TASK TO CARRY OUT
Every single entry must be restated word for word.

MATERIAL TO PROCESS
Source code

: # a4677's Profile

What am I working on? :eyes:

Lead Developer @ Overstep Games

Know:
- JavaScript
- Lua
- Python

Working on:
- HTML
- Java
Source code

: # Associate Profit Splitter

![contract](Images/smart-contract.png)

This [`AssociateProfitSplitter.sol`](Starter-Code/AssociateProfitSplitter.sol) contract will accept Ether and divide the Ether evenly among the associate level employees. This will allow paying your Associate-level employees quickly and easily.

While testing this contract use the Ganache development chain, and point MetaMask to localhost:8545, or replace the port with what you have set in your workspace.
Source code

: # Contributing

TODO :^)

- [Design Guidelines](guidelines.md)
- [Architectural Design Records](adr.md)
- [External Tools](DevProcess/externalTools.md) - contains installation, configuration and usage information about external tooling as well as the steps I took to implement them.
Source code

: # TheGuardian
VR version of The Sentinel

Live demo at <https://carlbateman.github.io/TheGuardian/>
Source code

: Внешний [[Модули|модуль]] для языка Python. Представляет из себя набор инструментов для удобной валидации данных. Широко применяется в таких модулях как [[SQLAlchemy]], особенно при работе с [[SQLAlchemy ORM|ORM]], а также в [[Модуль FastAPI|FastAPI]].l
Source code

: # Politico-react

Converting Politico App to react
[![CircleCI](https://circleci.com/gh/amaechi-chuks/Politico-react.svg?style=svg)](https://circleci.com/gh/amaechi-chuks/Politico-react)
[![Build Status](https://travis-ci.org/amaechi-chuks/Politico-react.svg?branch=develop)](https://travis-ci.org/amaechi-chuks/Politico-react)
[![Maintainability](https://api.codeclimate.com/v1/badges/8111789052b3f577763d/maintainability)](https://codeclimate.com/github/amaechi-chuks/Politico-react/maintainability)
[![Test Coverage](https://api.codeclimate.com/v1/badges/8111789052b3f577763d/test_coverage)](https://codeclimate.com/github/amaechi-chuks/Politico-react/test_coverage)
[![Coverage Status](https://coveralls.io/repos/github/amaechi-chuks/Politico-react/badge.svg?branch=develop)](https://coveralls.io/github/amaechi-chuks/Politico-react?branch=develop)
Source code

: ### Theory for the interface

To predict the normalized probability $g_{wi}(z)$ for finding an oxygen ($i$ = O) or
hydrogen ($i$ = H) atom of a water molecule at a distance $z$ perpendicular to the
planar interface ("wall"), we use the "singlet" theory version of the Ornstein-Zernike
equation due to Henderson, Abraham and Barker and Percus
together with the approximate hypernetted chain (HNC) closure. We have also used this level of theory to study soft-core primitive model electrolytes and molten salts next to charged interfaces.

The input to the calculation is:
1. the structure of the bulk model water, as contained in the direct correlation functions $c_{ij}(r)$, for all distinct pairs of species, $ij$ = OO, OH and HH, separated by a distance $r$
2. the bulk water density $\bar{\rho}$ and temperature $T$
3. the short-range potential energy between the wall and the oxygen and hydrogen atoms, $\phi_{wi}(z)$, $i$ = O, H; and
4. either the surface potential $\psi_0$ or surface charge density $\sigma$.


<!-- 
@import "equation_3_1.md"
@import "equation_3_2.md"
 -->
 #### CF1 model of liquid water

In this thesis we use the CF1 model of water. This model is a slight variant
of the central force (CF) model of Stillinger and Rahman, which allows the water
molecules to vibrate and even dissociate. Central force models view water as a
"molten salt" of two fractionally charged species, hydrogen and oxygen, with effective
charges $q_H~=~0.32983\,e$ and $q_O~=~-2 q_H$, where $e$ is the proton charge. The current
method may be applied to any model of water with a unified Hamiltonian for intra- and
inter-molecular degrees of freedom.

TASK SOLUTION
Source code

: # a4677's Profile

What am I working on? :eyes:

Lead Developer @ Overstep Games

Know:
- JavaScript
- Lua
- Python

Working on:
- HTML
- Java
Source code

: # Associate Profit Splitter

![contract](Images/smart-contract.png)

This [`AssociateProfitSplitter.sol`](Starter-Code/AssociateProfitSplitter.sol) contract will accept Ether and divide the Ether evenly among the associate level employees. This will allow paying your Associate-level employees quickly and easily.

While testing this contract use the Ganache development chain, and point MetaMask to localhost:8545, or replace the port with what you have set in your workspace.
Source code

: # Contributing

TODO :^)

- [Design Guidelines](guidelines.md)
- [Architectural Design Records](adr.md)
- [External Tools](DevProcess/externalTools.md) - contains installation, configuration and usage information about external tooling as well as the steps I took to implement them.
Source code

: # TheGuardian
VR version of The Sentinel

Live demo at <https://carlbateman.github.io/TheGuardian/>
Source code

: Внешний [[Модули|модуль]] для языка Python. Представляет из себя набор инструментов для удобной валидации данных. Широко применяется в таких модулях как [[SQLAlchemy]], особенно при работе с [[SQLAlchemy ORM|ORM]], а также в [[Модуль FastAPI|FastAPI]].l
Source code

: # Politico-react

Converting Politico App to react
[![CircleCI](https://circleci.com/gh/amaechi-chuks/Politico-react.svg?style=svg)](https://circleci.com/gh/amaechi-chuks/Politico-react)
[![Build Status](https://travis-ci.org/amaechi-chuks/Politico-react.svg?branch=develop)](https://travis-ci.org/amaechi-chuks/Politico-react)
[![Maintainability](https://api.codeclimate.com/v1/badges/8111789052b3f577763d/maintainability)](https://codeclimate.com/github/amaechi-chuks/Politico-react/maintainability)
[![Test Coverage](https://api.codeclimate.com/v1/badges/8111789052b3f577763d/test_coverage)](https://codeclimate.com/github/amaechi-chuks/Politico-react/test_coverage)
[![Coverage Status](https://coveralls.io/repos/github/amaechi-chuks/Politico-react/badge.svg?branch=develop)](https://coveralls.io/github/amaechi-chuks/Politico-react?branch=develop)
Source code

: ### Theory for the interface

To predict the normalized probability $g_{wi}(z)$ for finding an oxygen ($i$ = O) or
hydrogen ($i$ = H) atom of a water molecule at a distance $z$ perpendicular to the
planar interface ("wall"), we use the "singlet" theory version of the Ornstein-Zernike
equation due to Henderson, Abraham and Barker and Percus
together with the approximate hypernetted chain (HNC) closure. We have also used this level of theory to study soft-core primitive model electrolytes and molten salts next to charged interfaces.

The input to the calculation is:
1. the structure of the bulk model water, as contained in the direct correlation functions $c_{ij}(r)$, for all distinct pairs of species, $ij$ = OO, OH and HH, separated by a distance $r$
2. the bulk water density $\bar{\rho}$ and temperature $T$
3. the short-range potential energy between the wall and the oxygen and hydrogen atoms, $\phi_{wi}(z)$, $i$ = O, H; and
4. either the surface potential $\psi_0$ or surface charge density $\sigma$.


<!-- 
@import "equation_3_1.md"
@import "equation_3_2.md"
 -->
 #### CF1 model of liquid water

In this thesis we use the CF1 model of water. This model is a slight variant
of the central force (CF) model of Stillinger and Rahman, which allows the water
molecules to vibrate and even dissociate. Central force models view water as a
"molten salt" of two fractionally charged species, hydrogen and oxygen, with effective
charges $q_H~=~0.32983\,e$ and $q_O~=~-2 q_H$, where $e$ is the proton charge. The current
method may be applied to any model of water with a unified Hamiltonian for intra- and
inter-molecular degrees of freedom.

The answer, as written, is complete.